(Beginning of Material provided)

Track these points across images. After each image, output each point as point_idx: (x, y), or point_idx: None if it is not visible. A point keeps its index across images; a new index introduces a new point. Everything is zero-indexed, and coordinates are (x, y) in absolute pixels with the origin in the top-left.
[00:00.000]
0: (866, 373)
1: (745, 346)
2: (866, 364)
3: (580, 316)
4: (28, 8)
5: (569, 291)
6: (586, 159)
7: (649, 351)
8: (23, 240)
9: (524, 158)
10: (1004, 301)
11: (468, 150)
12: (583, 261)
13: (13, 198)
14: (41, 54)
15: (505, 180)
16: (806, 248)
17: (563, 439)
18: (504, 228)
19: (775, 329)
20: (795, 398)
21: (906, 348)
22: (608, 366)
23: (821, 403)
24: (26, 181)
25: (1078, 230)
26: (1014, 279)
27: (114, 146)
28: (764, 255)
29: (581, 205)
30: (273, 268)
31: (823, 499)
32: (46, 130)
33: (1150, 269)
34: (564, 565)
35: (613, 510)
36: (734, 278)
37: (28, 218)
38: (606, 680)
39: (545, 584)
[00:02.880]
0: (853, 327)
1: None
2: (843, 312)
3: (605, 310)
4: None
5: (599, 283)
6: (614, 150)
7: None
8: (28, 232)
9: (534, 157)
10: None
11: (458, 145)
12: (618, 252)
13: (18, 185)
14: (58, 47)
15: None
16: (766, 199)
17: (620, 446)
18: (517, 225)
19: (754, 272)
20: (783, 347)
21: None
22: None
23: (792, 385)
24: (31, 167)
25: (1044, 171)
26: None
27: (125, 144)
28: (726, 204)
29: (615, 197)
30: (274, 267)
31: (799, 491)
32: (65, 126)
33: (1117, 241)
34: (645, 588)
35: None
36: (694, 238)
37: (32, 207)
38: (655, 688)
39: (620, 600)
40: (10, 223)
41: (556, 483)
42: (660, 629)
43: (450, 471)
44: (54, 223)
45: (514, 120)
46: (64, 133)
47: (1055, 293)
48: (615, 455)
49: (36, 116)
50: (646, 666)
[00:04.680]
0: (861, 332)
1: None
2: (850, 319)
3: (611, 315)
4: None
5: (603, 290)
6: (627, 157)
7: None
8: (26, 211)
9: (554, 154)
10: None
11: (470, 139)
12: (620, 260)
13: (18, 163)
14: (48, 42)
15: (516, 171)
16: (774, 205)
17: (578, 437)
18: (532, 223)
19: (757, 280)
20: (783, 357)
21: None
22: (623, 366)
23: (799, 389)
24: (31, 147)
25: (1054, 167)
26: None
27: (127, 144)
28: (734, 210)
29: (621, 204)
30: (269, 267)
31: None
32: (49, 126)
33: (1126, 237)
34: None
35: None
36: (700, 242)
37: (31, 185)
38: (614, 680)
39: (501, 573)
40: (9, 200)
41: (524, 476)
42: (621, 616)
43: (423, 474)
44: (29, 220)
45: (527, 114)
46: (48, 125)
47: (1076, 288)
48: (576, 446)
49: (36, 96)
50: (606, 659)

(End of Material provided)
(Beginning of Material provided)

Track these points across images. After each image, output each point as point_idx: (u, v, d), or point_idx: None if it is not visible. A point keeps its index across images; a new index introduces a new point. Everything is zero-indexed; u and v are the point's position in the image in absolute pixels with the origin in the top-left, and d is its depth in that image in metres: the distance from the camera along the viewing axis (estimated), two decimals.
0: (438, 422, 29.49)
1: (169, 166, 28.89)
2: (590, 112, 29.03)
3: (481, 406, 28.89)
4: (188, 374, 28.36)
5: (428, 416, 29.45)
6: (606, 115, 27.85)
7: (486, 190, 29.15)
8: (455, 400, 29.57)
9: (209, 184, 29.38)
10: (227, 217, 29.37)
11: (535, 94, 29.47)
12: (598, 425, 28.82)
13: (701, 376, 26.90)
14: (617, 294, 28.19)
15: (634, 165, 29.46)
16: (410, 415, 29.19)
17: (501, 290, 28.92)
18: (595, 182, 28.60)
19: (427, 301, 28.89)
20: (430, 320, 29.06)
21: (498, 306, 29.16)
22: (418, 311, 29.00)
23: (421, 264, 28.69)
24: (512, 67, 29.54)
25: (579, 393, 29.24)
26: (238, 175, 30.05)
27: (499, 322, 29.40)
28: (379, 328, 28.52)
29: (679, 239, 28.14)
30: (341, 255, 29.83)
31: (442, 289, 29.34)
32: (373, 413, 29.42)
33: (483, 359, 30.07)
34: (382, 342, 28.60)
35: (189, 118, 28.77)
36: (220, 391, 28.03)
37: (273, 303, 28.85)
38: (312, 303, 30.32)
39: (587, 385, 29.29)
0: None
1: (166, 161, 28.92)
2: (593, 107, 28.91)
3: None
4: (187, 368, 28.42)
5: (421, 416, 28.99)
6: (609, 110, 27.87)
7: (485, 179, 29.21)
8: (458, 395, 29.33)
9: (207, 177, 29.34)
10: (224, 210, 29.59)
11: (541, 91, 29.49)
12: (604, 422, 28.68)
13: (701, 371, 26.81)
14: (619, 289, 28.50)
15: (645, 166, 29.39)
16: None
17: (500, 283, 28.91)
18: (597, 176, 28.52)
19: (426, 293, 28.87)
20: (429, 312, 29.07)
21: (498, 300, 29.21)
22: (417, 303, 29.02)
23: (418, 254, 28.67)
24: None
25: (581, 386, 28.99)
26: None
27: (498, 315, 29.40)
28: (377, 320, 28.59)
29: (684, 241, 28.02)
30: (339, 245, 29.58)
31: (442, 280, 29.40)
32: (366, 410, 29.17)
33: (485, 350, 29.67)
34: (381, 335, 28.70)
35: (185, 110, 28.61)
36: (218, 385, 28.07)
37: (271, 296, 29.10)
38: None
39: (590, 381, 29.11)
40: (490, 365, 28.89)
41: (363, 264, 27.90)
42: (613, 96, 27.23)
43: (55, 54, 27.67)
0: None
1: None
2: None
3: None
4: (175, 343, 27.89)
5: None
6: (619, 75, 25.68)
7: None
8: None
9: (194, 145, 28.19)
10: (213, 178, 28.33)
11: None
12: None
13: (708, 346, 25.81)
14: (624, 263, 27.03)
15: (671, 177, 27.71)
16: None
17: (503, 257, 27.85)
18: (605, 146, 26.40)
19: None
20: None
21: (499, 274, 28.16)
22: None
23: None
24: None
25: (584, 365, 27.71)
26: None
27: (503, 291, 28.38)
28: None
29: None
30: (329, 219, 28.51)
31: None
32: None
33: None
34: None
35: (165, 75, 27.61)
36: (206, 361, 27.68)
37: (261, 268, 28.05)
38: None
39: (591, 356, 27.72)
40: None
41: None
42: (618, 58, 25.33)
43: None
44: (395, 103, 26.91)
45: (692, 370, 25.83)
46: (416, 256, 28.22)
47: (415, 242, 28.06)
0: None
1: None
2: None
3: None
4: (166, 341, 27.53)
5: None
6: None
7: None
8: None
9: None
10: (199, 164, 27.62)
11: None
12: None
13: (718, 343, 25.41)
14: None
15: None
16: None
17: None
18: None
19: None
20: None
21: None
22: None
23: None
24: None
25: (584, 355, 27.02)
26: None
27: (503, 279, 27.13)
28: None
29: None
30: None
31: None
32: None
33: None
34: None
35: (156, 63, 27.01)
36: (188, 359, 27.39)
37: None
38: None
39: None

(End of Material provided)

What the task requires ▸ Filter on the word "visible": copy each matching line from the entries above.

Exercise solution ▸
Track these points across images. After each image, output each point as point_idx: (x, y), or point_idx: None if it is not visible. A point keeps its index across images; a new index introduces a new point. Everything is zero-indexed, and coordinates are (x, y) in absolute pixels with the origin in the top-left.
Track these points across images. After each image, output each point as point_idx: (u, v, d), or point_idx: None if it is not visible. A point keeps its index across images; a new index introduces a new point. Everything is zero-indexed; u and v are the point's position in the image in absolute pixels with the origin in the top-left, and d is its depth in that image in metres: the distance from the camera along the viewing axis (estimated), two decimals.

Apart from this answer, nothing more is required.